> **Activity**: Somewhere below is a line with "Essential services can" and, later, a line with "OC3C also provides"; repeat those two lines and all the lines between them, exactly as they are.

[Given records]

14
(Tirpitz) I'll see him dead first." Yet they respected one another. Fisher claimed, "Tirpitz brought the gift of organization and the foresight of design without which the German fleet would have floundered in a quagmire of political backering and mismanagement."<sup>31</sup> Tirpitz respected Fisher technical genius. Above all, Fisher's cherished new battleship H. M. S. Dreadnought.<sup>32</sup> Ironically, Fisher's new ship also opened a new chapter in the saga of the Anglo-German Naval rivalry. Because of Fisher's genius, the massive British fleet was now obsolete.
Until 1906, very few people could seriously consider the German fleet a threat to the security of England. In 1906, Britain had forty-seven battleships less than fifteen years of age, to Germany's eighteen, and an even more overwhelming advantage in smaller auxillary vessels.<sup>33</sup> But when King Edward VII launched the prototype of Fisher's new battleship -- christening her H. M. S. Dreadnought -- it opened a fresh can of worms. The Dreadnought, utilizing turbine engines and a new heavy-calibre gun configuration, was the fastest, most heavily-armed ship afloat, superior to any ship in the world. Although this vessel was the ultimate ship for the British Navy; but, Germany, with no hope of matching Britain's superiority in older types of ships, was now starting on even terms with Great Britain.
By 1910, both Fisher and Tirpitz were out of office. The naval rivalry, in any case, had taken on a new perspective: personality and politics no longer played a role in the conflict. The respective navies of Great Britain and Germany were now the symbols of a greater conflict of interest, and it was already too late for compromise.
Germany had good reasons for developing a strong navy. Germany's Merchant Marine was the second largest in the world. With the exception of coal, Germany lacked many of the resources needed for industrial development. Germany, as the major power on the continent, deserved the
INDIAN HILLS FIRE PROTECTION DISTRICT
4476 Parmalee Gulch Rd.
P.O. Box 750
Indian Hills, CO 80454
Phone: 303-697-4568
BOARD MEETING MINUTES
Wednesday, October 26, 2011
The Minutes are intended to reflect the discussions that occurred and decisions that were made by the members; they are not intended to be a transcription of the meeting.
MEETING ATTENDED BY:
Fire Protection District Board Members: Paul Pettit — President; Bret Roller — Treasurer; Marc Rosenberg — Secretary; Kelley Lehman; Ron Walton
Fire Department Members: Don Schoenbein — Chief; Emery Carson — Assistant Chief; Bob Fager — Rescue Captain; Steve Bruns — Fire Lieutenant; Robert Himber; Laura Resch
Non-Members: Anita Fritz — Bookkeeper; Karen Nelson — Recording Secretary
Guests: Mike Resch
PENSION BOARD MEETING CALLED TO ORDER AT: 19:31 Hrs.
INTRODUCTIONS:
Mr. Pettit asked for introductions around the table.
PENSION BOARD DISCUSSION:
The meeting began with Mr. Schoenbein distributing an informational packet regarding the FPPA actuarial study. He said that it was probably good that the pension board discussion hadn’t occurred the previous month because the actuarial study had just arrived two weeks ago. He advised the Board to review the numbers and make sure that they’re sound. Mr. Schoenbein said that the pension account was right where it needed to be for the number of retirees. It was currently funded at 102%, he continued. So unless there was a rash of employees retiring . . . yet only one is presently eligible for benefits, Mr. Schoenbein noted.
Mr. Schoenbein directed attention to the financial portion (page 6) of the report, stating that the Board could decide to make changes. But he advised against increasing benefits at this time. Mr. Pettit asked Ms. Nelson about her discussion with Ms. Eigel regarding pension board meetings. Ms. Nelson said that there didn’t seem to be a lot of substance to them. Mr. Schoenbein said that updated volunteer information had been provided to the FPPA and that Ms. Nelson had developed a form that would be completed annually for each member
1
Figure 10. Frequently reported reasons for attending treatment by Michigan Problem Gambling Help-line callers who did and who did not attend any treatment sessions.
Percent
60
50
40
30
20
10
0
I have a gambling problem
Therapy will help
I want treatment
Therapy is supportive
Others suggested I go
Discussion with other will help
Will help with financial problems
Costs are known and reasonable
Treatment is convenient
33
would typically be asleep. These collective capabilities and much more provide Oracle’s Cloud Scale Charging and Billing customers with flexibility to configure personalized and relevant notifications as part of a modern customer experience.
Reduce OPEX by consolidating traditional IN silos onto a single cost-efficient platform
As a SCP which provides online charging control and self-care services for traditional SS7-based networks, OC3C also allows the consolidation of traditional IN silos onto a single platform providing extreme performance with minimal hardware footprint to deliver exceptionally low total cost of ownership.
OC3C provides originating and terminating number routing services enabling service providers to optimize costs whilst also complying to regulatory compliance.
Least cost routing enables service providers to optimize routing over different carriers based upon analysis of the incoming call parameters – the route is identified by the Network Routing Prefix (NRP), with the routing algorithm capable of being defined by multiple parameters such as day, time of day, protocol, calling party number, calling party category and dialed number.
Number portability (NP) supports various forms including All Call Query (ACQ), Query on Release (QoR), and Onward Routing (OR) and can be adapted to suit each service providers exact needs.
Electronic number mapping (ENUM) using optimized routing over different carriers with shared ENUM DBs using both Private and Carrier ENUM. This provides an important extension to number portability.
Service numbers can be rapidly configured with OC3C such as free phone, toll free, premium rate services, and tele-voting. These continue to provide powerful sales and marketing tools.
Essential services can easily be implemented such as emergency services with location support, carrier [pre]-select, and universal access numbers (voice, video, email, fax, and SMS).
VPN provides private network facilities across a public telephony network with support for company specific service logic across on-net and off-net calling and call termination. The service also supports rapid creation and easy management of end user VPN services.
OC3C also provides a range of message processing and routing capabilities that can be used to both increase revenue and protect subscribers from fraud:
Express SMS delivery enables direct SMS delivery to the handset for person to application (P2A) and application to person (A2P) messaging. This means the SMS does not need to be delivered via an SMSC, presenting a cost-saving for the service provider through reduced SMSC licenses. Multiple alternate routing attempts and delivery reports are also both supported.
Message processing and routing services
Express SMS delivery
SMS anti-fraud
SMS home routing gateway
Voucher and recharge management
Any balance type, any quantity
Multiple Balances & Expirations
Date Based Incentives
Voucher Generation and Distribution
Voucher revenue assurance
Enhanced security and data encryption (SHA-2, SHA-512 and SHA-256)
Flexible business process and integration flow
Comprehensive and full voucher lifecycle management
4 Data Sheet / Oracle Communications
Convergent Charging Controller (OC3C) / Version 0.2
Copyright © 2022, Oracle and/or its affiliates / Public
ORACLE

[/Given records]

> **Exercise output**:
Essential services can easily be implemented such as emergency services with location support, carrier [pre]-select, and universal access numbers (voice, video, email, fax, and SMS).
VPN provides private network facilities across a public telephony network with support for company specific service logic across on-net and off-net calling and call termination. The service also supports rapid creation and easy management of end user VPN services.
OC3C also provides a range of message processing and routing capabilities that can be used to both increase revenue and protect subscribers from fraud:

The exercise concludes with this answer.